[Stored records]
········
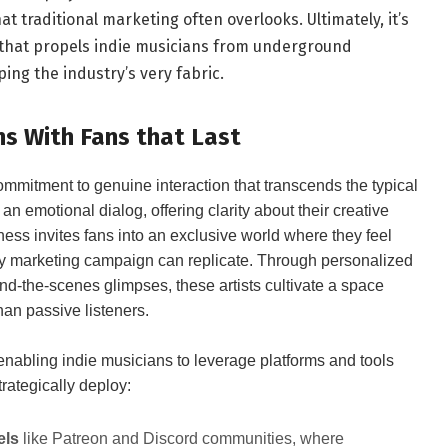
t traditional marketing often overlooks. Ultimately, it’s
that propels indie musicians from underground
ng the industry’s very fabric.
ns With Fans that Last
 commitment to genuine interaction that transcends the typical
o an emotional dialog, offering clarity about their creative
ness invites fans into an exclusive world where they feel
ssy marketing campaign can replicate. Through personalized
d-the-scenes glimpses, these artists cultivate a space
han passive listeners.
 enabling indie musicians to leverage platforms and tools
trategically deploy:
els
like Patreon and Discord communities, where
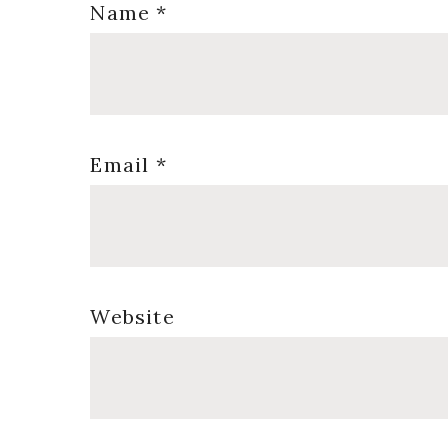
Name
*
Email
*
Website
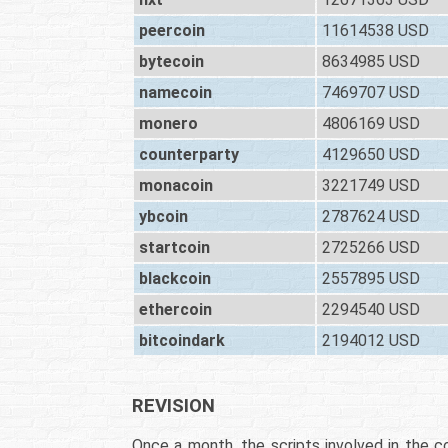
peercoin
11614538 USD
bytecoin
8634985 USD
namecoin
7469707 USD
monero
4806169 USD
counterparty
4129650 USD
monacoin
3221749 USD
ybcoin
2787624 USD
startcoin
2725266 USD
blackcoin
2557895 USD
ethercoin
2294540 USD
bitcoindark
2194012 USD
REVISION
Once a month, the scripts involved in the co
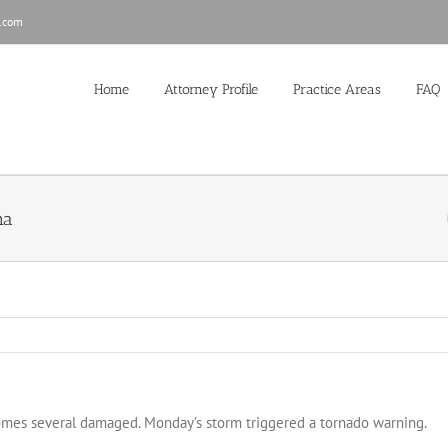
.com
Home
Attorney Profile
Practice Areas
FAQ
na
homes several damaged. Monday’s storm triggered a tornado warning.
········
### [Work item]
Copy out the stretch of the records from the very start through the line containing "o an emotional", keeping each line as it stands. Leave the pictures out of your answer.

### [Response to the exercise]
t traditional marketing often overlooks. Ultimately, it’s
that propels indie musicians from underground
ng the industry’s very fabric.
ns With Fans that Last
 commitment to genuine interaction that transcends the typical
o an emotional dialog, offering clarity about their creative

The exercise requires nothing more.